Technical Advances In Financial Trading From Telephones To AI

The financial industry has depended heavily on technology since the first telegraph wires. In the 20th Century, financial firms installed trading turrets that allowed traders to communicate rapidly and across multiple telephone conversations. For decades, companies invested in complex telephone hardware for each employee. In the 21st Century, internet infrastructure improvements made alternatives to hardware-based trading turrets possible.

Turret As A Service

The turret as a service concept relies on a hosted trader platform. The service provider takes care of the technical processes at a central location and makes the calls accessible to traders’ remote locations such as their offices or homes. This fully managed solution frees trading companies from the rigors of maintaining hardware for trading turrets. Firms that seek out cloud hosted trader voice technology can expect to receive a feature-rich system that can scale rapidly.

Although hosted trader voice technology aids traders tremendously as they work out complex deals, the majority of financial transactions occur without human intervention. Algorithm trading manages many buy and sell decisions, and artificial intelligence (AI) is set to dominate the future.
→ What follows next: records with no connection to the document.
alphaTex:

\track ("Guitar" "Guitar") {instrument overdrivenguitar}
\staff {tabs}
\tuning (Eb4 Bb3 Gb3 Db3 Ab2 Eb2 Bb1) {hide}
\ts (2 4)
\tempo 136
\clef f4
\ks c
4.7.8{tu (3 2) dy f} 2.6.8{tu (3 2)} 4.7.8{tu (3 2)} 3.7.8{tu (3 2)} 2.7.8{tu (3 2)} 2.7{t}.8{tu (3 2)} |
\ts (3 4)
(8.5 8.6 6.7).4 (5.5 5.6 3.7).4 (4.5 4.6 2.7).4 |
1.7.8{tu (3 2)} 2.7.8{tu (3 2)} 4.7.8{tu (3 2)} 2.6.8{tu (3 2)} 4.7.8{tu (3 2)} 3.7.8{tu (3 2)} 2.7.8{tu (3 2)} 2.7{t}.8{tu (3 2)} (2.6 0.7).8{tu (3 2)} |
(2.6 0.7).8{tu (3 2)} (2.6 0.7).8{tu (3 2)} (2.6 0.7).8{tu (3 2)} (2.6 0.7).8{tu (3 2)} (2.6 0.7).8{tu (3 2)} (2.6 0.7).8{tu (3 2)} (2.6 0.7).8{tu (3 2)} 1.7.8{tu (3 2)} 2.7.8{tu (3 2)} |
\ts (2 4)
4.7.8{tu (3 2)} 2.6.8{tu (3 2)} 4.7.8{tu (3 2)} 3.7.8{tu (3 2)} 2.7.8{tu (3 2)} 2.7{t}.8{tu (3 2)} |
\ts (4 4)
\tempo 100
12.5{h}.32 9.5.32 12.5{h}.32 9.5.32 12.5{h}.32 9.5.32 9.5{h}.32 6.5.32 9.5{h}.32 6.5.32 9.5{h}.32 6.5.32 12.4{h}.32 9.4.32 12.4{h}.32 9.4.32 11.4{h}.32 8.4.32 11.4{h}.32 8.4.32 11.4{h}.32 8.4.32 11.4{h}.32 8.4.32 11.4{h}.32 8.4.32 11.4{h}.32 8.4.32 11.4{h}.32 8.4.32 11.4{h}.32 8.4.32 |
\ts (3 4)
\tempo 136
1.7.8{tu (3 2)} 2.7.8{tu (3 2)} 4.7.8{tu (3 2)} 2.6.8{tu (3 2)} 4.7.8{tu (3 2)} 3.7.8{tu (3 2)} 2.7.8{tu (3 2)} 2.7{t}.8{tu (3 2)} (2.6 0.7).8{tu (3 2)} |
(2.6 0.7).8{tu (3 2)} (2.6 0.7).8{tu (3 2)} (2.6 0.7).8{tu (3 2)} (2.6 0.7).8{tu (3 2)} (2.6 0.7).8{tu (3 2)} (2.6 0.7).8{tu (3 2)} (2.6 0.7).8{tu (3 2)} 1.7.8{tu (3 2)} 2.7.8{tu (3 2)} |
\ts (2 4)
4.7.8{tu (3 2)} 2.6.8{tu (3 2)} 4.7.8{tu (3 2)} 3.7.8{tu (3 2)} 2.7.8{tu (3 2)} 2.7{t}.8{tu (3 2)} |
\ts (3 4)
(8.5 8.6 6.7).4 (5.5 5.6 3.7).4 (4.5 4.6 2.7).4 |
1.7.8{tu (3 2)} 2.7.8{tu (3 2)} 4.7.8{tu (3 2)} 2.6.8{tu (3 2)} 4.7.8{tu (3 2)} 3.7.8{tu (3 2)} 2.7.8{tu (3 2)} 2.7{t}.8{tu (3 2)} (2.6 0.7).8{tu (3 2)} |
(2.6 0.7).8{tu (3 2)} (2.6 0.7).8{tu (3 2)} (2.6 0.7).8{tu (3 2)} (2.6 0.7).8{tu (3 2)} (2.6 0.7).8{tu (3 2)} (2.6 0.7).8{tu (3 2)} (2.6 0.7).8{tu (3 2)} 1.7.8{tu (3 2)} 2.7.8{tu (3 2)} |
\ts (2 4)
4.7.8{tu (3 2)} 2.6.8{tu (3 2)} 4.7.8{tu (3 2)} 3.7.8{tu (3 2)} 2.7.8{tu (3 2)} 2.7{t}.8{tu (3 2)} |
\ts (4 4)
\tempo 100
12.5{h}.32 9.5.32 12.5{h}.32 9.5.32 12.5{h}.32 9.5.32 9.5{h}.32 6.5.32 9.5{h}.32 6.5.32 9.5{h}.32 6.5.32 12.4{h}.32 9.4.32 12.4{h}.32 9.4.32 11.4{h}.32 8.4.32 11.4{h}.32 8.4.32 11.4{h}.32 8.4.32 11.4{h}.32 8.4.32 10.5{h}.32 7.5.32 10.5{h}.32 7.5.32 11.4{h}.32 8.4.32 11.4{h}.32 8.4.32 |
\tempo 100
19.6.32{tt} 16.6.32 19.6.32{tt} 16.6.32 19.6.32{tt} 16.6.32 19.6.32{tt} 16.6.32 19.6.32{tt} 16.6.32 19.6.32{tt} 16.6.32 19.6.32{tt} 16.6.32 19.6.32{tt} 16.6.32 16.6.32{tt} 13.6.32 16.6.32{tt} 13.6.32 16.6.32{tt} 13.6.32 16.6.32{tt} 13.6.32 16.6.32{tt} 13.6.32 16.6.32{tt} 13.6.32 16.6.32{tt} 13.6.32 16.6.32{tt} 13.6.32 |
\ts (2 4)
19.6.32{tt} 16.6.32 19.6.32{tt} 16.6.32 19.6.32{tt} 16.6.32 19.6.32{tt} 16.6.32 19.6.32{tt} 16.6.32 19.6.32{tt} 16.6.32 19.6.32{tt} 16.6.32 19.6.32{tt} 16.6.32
What Is Algorithm Trading?

Computer technology has attracted financial companies for decades with the promise of automating transactions and increasing operational efficiency. Algorithms use mathematics to accumulate data and study relationships among different variables. Data scientists design algorithms to watch for specific market conditions and behavior and then perform certain actions to buy, sell, or short depending on where profits can be made.

Since the turn of the century, algorithm trading quietly took over the bulk of securities trades. However, the prominent role of algorithms burst into the public consciousness in 2010 when the “flash crash” occurred. In a matter of minutes, the stock market sank. The stock values of some companies dropped by over 30%. Algorithms monitoring the situation started entering bids as low as $0.01 and caused the crash to accelerate although no one was sure why it started in the first place.

What Will AI Do To Stock Trading?

Despite the disruption of the flash crash, the financial industry remains committed to computer technology. The successes achieved with AI at winning games like chess have motivated scientists to create AI that can study information and make trading decisions.

AI goes beyond what an algorithm can do because it is supposed to think about available information and perform trades without following preprogrammed actions. An algorithm is basically comparing data to parameters and making predetermined choices depending on where data fits into the picture. An AI computer would try to imagine the future based on all of the data that it can acquire.

An AI system would not limit itself to incoming financial numbers. It can scan media reports, social media activity, and people’s phone usage habits. The systems under development possess so many complex levels of data analysis that the people writing the code struggle to explain the full breadth of what AI can do.

Even so, high-level investors remain very interested in the possible edge that AI could give them. Their confidence remains high that AI will improve and eventually produce compelling results.

With the future likely to include AI as well as algorithm trading, the people working at financial firms will need training on how they operate. People will need to retain a role in overseeing the machines in case issues flare up like the mysterious flash crash of 2010. On top of this, humans will need to monitor activity to confirm that trades are adhering to regulatory rules.